• _Job_
Pull out each line of the material below that contains the word "Access", copying every such line in full.
***** Data to process
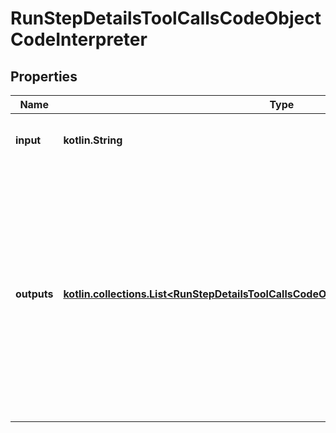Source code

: 
# RunStepDetailsToolCallsCodeObjectCodeInterpreter

## Properties
Name | Type | Description | Notes
------------ | ------------- | ------------- | -------------
**input** | **kotlin.String** | The input to the Code Interpreter tool call. | 
**outputs** | [**kotlin.collections.List&lt;RunStepDetailsToolCallsCodeObjectCodeInterpreterOutputsInner&gt;**](RunStepDetailsToolCallsCodeObjectCodeInterpreterOutputsInner.md) | The outputs from the Code Interpreter tool call. Code Interpreter can output one or more items, including text (&#x60;logs&#x60;) or images (&#x60;image&#x60;). Each of these are represented by a different object type. | 



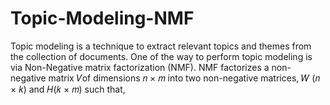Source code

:# Topic-Modeling-NMF
Topic modeling is a technique to extract relevant topics and themes from the collection of documents. One of the way to perform topic modeling is via Non-Negative matrix factorization (NMF). NMF factorizes a non-negative matrix 𝑉of dimensions 𝑛 × 𝑚 into two non-negative  matrices, 𝑊 (𝑛 × 𝑘) and 𝐻(𝑘 × 𝑚) such that,

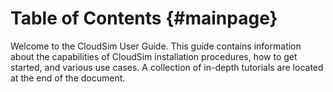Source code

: Table of Contents {#mainpage}
===================== 

Welcome to the CloudSim User Guide. This guide contains information about the
capabilities of CloudSim installation procedures, how to get started, and
various use cases. A collection of in-depth tutorials are located at the end of the document. 

<!--
This User Guide is designed to get you up and running with Gazebo's core concepts. The [Gazebo Wiki] (http://gazebosim.org/wiki) contains additional information and tutorials that will help you take advantage of Gazebo's functionality beyond the basics included here. 

We divided the user guide into the following sections. We recommend new users to start at the beginning.

 - \subpage overview
   + A description of Gazebo, its features, architecture, and system requirements.
 - \subpage installation
  + Information about requirements and installing Gazebo on various systems.
 - \subpage started
  + Understanding the Gazebo command line and graphical interfaces. 
  + An explanation of the main features and components of Gazebo.
 - \subpage modifying
  + How to modify Gazebo, a must-read for Gazebo developers.
 - \subpage api
  + The Gazebo API
 - \subpage tutorials
  + A collection of tutorials.
-->
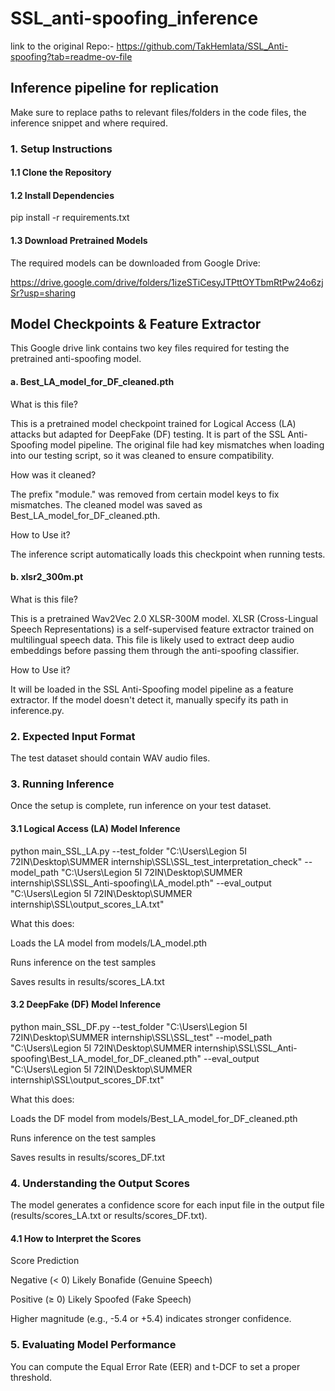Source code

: # SSL_anti-spoofing_inference

link to the original Repo:- https://github.com/TakHemlata/SSL_Anti-spoofing?tab=readme-ov-file

## Inference pipeline for replication

Make sure to replace paths to relevant files/folders in the code files, the inference snippet and where required.

### 1. Setup Instructions
#### 1.1 Clone the Repository

####  1.2 Install Dependencies

pip install -r requirements.txt

#### 1.3 Download Pretrained Models
The required models can be downloaded from Google Drive:

https://drive.google.com/drive/folders/1izeSTiCesyJTPttOYTbmRtPw24o6zjSr?usp=sharing

## Model Checkpoints & Feature Extractor

This Google drive link contains two key files required for testing the pretrained anti-spoofing model. 

#### a. Best_LA_model_for_DF_cleaned.pth

What is this file?

This is a pretrained model checkpoint trained for Logical Access (LA) attacks but adapted for DeepFake (DF) testing.
It is part of the SSL Anti-Spoofing model pipeline.
The original file had key mismatches when loading into our testing script, so it was cleaned to ensure compatibility.

How was it cleaned?

The prefix "module." was removed from certain model keys to fix mismatches.
The cleaned model was saved as Best_LA_model_for_DF_cleaned.pth.

How to Use it?

The inference script automatically loads this checkpoint when running tests.

#### b. xlsr2_300m.pt

What is this file?

This is a pretrained Wav2Vec 2.0 XLSR-300M model.
XLSR (Cross-Lingual Speech Representations) is a self-supervised feature extractor trained on multilingual speech data.
This file is likely used to extract deep audio embeddings before passing them through the anti-spoofing classifier.

How to Use it?

It will be loaded in the SSL Anti-Spoofing model pipeline as a feature extractor.
If the model doesn't detect it, manually specify its path in inference.py.

### 2. Expected Input Format

The test dataset should contain WAV audio files.

### 3. Running Inference
Once the setup is complete, run inference on your test dataset.

#### 3.1 Logical Access (LA) Model Inference

python main_SSL_LA.py --test_folder "C:\Users\Legion 5I 72IN\Desktop\SUMMER internship\SSL\SSL_test_interpretation_check" --model_path "C:\Users\Legion 5I 72IN\Desktop\SUMMER internship\SSL\SSL_Anti-spoofing\LA_model.pth" --eval_output "C:\Users\Legion 5I 72IN\Desktop\SUMMER internship\SSL\output_scores_LA.txt"

What this does:

Loads the LA model from models/LA_model.pth

Runs inference on the test samples

Saves results in results/scores_LA.txt

#### 3.2 DeepFake (DF) Model Inference

python main_SSL_DF.py --test_folder "C:\Users\Legion 5I 72IN\Desktop\SUMMER internship\SSL\SSL_test" --model_path "C:\Users\Legion 5I 72IN\Desktop\SUMMER internship\SSL\SSL_Anti-spoofing\Best_LA_model_for_DF_cleaned.pth" --eval_output "C:\Users\Legion 5I 72IN\Desktop\SUMMER internship\SSL\output_scores_DF.txt"

What this does:

Loads the DF model from models/Best_LA_model_for_DF_cleaned.pth

Runs inference on the test samples

Saves results in results/scores_DF.txt

### 4. Understanding the Output Scores

The model generates a confidence score for each input file in the output file (results/scores_LA.txt or results/scores_DF.txt).

#### 4.1 How to Interpret the Scores

Score	Prediction

Negative (< 0)	Likely Bonafide (Genuine Speech)

Positive (≥ 0)	Likely Spoofed (Fake Speech)

Higher magnitude (e.g., -5.4 or +5.4) indicates stronger confidence.

### 5. Evaluating Model Performance
   
You can compute the Equal Error Rate (EER) and t-DCF to set a proper threshold.
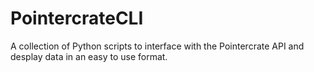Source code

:# PointercrateCLI
A collection of Python scripts to interface with the Pointercrate API and desplay data in an easy to use format.
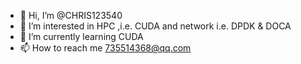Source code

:- 👋 Hi, I’m @CHRIS123540
- 👀 I’m interested in HPC ,i.e. CUDA and network i.e. DPDK & DOCA
- 🌱 I’m currently learning CUDA
- 📫 How to reach me 735514368@qq.com

<!---
CHRIS123540/CHRIS123540 is a ✨ special ✨ repository because its `README.md` (this file) appears on your GitHub profile.
You can click the Preview link to take a look at your changes.
--->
**********
• _Result for this task_
This is a pretrained model checkpoint trained for Logical Access (LA) attacks but adapted for DeepFake (DF) testing.
#### 3.1 Logical Access (LA) Model Inference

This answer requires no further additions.